**GIVEN DATA**

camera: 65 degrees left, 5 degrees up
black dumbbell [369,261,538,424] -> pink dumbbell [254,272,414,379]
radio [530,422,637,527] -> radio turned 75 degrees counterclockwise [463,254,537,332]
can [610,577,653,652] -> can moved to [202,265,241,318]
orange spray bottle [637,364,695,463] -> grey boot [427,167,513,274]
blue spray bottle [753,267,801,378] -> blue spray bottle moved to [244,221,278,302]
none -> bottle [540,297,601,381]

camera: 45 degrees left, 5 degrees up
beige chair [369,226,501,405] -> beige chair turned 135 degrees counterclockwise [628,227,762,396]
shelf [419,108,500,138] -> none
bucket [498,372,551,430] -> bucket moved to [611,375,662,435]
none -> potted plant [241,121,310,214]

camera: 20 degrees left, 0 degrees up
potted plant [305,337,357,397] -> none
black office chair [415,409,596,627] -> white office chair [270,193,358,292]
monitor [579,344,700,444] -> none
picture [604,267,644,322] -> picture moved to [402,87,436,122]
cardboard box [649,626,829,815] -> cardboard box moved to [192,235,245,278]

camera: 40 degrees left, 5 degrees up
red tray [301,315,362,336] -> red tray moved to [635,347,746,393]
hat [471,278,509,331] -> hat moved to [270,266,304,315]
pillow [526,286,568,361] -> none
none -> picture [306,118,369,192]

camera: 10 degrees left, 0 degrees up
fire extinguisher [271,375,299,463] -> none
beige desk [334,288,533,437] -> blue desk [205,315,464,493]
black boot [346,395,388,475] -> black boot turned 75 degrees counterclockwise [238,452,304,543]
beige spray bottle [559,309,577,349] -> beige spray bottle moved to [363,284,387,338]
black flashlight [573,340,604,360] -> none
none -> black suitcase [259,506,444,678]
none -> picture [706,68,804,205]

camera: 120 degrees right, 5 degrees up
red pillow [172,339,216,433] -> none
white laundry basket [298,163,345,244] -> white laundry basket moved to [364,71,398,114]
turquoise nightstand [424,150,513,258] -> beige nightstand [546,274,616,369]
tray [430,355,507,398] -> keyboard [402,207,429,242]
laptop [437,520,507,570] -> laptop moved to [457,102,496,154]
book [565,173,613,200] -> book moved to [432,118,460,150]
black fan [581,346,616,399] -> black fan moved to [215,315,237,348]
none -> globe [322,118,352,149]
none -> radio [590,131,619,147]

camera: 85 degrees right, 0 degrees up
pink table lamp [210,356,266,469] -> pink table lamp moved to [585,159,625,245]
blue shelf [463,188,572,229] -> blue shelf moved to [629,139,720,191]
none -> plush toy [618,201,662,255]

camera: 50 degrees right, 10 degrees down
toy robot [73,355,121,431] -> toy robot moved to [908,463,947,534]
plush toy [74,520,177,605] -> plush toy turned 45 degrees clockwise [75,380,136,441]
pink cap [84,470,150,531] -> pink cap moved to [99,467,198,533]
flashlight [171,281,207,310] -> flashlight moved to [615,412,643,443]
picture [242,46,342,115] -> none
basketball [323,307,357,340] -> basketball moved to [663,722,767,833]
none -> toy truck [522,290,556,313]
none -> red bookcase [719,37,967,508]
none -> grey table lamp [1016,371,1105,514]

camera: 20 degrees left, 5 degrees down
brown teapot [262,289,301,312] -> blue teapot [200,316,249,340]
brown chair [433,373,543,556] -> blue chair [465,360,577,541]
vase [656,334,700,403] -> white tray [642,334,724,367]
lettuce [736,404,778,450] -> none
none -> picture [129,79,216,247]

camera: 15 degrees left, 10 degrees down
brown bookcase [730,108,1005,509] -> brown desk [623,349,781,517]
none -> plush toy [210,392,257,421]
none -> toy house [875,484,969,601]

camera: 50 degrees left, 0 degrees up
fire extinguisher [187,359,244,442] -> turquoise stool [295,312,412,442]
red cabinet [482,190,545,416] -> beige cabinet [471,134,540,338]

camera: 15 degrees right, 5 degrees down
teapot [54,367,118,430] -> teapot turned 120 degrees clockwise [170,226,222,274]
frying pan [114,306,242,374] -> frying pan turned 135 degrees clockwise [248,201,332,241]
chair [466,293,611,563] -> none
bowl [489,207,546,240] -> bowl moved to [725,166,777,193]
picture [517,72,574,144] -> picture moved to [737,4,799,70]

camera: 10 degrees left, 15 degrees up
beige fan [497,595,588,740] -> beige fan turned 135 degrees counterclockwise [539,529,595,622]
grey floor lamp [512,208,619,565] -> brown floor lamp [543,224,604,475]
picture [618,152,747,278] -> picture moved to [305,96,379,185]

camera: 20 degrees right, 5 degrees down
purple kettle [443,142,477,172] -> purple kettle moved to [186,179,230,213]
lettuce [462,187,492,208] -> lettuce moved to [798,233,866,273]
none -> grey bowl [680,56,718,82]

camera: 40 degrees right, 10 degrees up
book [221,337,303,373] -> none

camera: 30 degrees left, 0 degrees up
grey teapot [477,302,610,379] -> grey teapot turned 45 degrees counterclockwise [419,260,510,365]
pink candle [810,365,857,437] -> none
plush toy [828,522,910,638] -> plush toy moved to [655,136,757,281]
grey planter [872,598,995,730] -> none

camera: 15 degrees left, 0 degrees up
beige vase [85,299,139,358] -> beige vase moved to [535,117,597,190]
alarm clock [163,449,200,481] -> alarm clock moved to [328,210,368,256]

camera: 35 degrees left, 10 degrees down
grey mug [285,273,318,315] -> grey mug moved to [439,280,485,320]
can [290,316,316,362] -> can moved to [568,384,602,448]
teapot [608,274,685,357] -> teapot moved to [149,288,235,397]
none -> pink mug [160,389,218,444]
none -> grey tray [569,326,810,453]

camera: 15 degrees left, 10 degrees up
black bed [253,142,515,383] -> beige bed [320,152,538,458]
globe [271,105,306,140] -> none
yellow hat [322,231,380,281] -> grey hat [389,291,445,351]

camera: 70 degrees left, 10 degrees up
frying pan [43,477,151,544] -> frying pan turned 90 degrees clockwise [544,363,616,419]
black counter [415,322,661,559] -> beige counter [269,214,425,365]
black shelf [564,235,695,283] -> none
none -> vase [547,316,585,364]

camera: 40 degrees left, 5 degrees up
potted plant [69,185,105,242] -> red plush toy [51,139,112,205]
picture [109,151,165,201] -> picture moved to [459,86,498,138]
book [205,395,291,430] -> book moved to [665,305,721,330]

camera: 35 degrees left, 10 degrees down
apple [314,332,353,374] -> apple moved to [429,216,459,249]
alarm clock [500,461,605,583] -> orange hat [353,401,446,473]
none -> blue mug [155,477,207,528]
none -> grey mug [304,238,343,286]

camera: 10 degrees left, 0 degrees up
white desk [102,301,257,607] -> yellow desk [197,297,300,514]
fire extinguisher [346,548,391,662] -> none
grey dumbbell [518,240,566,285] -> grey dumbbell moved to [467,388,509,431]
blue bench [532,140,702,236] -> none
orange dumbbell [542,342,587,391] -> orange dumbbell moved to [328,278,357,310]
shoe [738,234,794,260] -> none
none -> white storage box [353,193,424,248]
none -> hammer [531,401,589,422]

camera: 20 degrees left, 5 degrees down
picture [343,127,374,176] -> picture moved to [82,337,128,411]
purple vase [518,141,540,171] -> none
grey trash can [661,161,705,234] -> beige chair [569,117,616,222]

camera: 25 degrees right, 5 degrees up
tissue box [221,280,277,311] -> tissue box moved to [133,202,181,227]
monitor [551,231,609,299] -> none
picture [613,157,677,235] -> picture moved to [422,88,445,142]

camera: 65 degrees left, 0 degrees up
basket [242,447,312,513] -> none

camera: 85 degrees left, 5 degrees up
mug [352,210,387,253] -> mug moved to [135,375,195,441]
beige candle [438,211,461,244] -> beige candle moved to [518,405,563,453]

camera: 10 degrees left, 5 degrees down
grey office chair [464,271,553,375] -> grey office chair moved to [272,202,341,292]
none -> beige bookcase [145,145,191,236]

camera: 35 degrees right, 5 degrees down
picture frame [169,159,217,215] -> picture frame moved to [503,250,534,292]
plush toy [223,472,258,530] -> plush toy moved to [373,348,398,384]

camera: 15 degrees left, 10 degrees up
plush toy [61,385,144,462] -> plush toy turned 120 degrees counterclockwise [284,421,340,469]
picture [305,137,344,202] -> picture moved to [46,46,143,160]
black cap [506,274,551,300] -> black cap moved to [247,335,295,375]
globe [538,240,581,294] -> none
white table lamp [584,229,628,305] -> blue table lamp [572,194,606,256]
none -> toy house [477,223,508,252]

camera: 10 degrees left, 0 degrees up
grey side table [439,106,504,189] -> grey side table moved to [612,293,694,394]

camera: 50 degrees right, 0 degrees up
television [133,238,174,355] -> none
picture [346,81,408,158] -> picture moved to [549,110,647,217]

**TASK INSTRUCTIONS**
Set down exactly the lines from the opening line of the material through the line in which "orange spray bottle" occurs, both included, and no other lines.

**RESULT FOR THIS TASK**
camera: 65 degrees left, 5 degrees up
black dumbbell [369,261,538,424] -> pink dumbbell [254,272,414,379]
radio [530,422,637,527] -> radio turned 75 degrees counterclockwise [463,254,537,332]
can [610,577,653,652] -> can moved to [202,265,241,318]
orange spray bottle [637,364,695,463] -> grey boot [427,167,513,274]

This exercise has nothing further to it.